Мы слышали, что Дженни пережила инсульт. К тому времени она уже давно не общалась ни с кем из старых знакомых. Кажется, ей тоже делали операцию — не знаю, какую. Рекс не любил говорить о годах, когда встречался с ней, а теперь мы стали близки как никогда, тем более что жили по соседству — на северных холмах.
Гарри, разумеется, так и жил в Ирландии.
Билли Аллард переехал на Корфу, когда дети выросли и покинули отчий дом.
Пита так и не нашли, и он все так же числился среди мертвых.
Пегги Зорен вернулась в Нью-Йорк и очень преуспевала.
Корниши уехали к Кирби Лонсдейлу.
Мне сделали операцию — удаляли грыжу, но все пошло не так, артерию сшили неверно, в результате нарушилось кровообращение в ноге. Я практически не мог ходить и подниматься по лестнице.
Рекс усугублял свой диабет пьянством, Чик безуспешно пытался его контролировать.
В 2005-м, когда мы с Лу были в Париже, я получил от Рекса электронное письмо, что само по себе было из ряда вон выходящим событием, ибо Рекс ненавидел электронную почту.
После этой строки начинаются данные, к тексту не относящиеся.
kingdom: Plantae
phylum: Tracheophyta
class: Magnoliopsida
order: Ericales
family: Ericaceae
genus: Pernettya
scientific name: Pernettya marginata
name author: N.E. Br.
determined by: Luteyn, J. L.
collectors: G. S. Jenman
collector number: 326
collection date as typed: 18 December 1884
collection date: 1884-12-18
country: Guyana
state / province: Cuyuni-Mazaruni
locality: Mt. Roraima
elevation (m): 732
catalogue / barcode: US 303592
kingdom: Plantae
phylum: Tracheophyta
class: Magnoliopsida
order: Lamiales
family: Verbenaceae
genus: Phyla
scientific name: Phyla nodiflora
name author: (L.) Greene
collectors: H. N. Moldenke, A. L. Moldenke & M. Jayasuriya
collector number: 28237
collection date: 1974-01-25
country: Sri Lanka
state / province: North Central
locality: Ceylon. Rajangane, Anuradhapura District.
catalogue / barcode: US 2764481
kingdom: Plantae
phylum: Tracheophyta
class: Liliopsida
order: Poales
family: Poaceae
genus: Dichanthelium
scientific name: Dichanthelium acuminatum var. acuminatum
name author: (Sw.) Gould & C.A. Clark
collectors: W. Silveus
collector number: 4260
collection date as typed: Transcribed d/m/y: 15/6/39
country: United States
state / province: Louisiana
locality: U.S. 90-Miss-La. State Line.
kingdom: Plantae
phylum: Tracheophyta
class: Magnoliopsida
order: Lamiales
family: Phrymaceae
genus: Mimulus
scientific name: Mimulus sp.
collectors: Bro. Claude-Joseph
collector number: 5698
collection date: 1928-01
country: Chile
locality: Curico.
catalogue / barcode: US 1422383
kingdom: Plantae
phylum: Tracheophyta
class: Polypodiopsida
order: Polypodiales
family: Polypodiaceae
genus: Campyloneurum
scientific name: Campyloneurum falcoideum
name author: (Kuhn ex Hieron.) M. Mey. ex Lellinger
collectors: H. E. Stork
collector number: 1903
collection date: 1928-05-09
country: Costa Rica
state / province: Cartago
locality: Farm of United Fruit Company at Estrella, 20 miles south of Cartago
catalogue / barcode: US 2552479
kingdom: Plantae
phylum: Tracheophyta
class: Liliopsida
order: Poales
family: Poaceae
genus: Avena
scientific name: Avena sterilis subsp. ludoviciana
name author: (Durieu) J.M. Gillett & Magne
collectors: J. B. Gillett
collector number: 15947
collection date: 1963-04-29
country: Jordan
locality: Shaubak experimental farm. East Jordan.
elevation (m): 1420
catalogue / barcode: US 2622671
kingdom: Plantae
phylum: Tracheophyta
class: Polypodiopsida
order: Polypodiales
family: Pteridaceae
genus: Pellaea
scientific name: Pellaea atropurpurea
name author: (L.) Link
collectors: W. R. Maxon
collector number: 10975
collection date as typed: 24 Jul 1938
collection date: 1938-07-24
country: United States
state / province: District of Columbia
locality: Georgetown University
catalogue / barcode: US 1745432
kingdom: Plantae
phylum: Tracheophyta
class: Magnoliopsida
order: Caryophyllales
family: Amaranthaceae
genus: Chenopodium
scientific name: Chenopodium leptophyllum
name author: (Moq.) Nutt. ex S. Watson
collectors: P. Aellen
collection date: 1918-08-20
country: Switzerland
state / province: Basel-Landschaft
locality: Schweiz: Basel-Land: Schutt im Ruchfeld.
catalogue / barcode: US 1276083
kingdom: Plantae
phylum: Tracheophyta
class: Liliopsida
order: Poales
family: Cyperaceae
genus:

В письме сообщалось, что Чик снова в госпитале. Я сразу позвонил в госпиталь.
— Да, — сказал Чик, — пошли метастазы. Мне осталось несколько дней.
Мы тут же вылетели домой и примчались к нему в больницу. Чик ужасно похудел и был смертельно бледен, но Рекс упорно делал вид, что все в порядке.
Чика консультировали ведущие специалисты.
Он за это время начал писать рассказ под названием «На острие ножа» и показал его нам — очень мистический и сардонический рассказ.
Чик очень сокрушался о друзьях, которые не находят времени навестить его или хотя бы позвонить.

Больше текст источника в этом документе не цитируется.